Protein bars are another snack Quimby packed for the day. “When you’re snacking, you want to try to pick a snack that is going to be a combination of sugar, protein and fats,” she said. “Protein is the most satisfying of the three energy-supplying nutrients, so if you want to snack, make sure you have a snack that has some protein in it, not just sugar.”

Joseph said granola bars and nut bars are a convenient option. Students may want to check the label first, however, to make sure the bar will really satisfy them in the long run. “Look at it and see what’s on the label and that kind of gives you some idea of how the sugar level rises.”

Sandwiches are good on-the-go snacks, Revels said, adding that turkey and cheese is a favorite. “And tuna fish, because you can eat it by itself or on a tuna fish sandwich,” he added.

As long as people watch out for the fat content in condiments, sandwiches seem to be a good option because they combine a variety of food groups, which is important, Quimby said.

“Don’t leave out any of the major food groups. Don’t leave out the dairy products. Don’t leave out the grains,” she said, adding that dairy supplies calcium to the body, while grains are a good source of B vitamins.

Candy contains sugar, which gives the body a quick burst of energy that some students may rely on to make it through lectures. That short-lived energy boost could be followed by a sugar crash, however.

“When you have a real strong sugar increase in the blood then you have a larger-than-normal insulin response, which causes blood sugar to drop below normal levels. You become lethargic and want to eat again,” Quimby said.

Potato chips are another common snack, but some chips may have health drawbacks.

“I would stay away from processed foods as much as possible,” Quimby said, noting that processed foods like chips, canned food and individual packages of oatmeal can have high sodium levels, which can lead to high blood pressure.

“The salt we’re consuming so much is not coming from the saltshaker. It’s really already in the food you’re eating,” she said.

Fast food is another hunger fix students may turn to when they are low on time. Fast food may have received a lot of bad press in recent years, but Quimby said it is not always unhealthy.

“I think that in each one of those [fast food restaurants on campus], you can make healthy choices or healthier choices,” she said. “Within all fast foods, you have to be a little more diligent about the selection that you make or the amount of it that you consume or how often you eat there.”

“I am a believer that all food is good food. It’s just when and how it’s consumed and the quantity of it,” Quimby added.

Planning meals is very important, she said, because “If you wait until you’re hungry, you’re going to eat whatever you can get your hands on at that point, and it’s usually not something that’s very healthy for you.”

She also warned against skipping meals, which can lead to binge eating later in the day. It’s best to eat small, regular meals, she said.

Simply becoming conscious of snacking can help people make healthy decisions, she said.

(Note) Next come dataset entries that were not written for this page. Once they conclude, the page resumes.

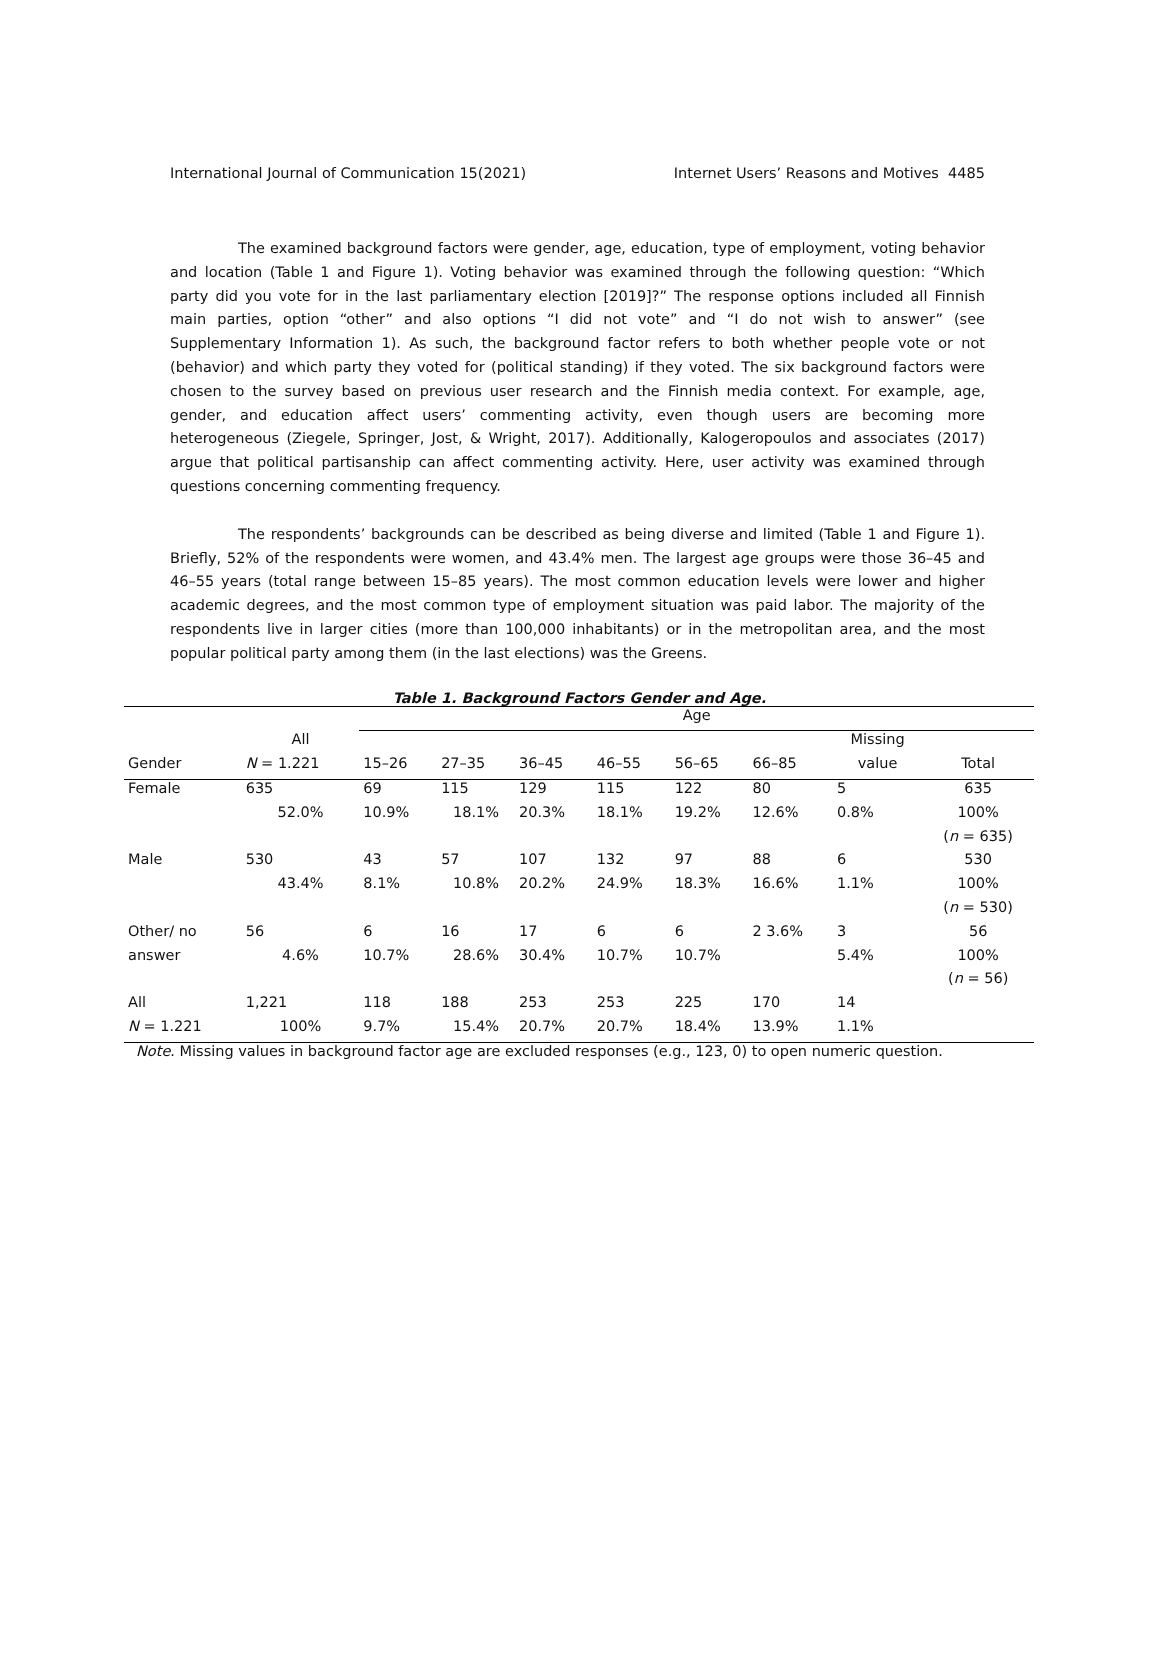International Journal of Communication 15(2021) Internet Users’ Reasons and Motives 4485
The examined background factors were gender, age, education, type of employment, voting behavior and location (Table 1 and Figure 1). Voting behavior was examined through the following question: “Which party did you vote for in the last parliamentary election [2019]?” The response options included all Finnish main parties, option “other” and also options “I did not vote” and “I do not wish to answer” (see Supplementary Information 1). As such, the background factor refers to both whether people vote or not (behavior) and which party they voted for (political standing) if they voted. The six background factors were chosen to the survey based on previous user research and the Finnish media context. For example, age, gender, and education affect users’ commenting activity, even though users are becoming more heterogeneous (Ziegele, Springer, Jost, & Wright, 2017). Additionally, Kalogeropoulos and associates (2017) argue that political partisanship can affect commenting activity. Here, user activity was examined through questions concerning commenting frequency.
The respondents’ backgrounds can be described as being diverse and limited (Table 1 and Figure 1). Briefly, 52% of the respondents were women, and 43.4% men. The largest age groups were those 36–45 and 46–55 years (total range between 15–85 years). The most common education levels were lower and higher academic degrees, and the most common type of employment situation was paid labor. The majority of the respondents live in larger cities (more than 100,000 inhabitants) or in the metropolitan area, and the most popular political party among them (in the last elections) was the Greens.
Table 1. Background Factors Gender and Age.
| | | Age | | | | | | | |
| --- | --- | --- | --- | --- | --- | --- | --- | --- | --- |
| | All | | | | | | | Missing | |
| Gender | N = 1.221 | 15–26 | 27–35 | 36–45 | 46–55 | 56–65 | 66–85 | value | Total |
| Female | 635 | 69 | 115 | 129 | 115 | 122 | 80 | 5 | 635 |
| | 52.0% | 10.9% | 18.1% | 20.3% | 18.1% | 19.2% | 12.6% | 0.8% | 100% |
| | | | | | | | | | ( n = 635) |
| Male | 530 | 43 | 57 | 107 | 132 | 97 | 88 | 6 | 530 |
| | 43.4% | 8.1% | 10.8% | 20.2% | 24.9% | 18.3% | 16.6% | 1.1% | 100% |
| | | | | | | | | | ( n = 530) |
| Other/ no | 56 | 6 | 16 | 17 | 6 | 6 | 2 3.6% | 3 | 56 |
| answer | 4.6% | 10.7% | 28.6% | 30.4% | 10.7% | 10.7% | | 5.4% | 100% |
| | | | | | | | | | ( n = 56) |
| All | 1,221 | 118 | 188 | 253 | 253 | 225 | 170 | 14 | |
| N = 1.221 | 100% | 9.7% | 15.4% | 20.7% | 20.7% | 18.4% | 13.9% | 1.1% | |
Note. Missing values in background factor age are excluded responses (e.g., 123, 0) to open numeric question.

“Become aware of what you’re putting in your mouth, because a lot of people eat and they’re not even conscious of eating. So if you’re snacking, pay attention to that; why are you snacking?”

Quimby recommended that people who are interested in understanding what they eat keep a food log for three days, and be honest about it. “That’s one of the best ways to look at what it is you’re really doing on a day-to-day basis,” she said.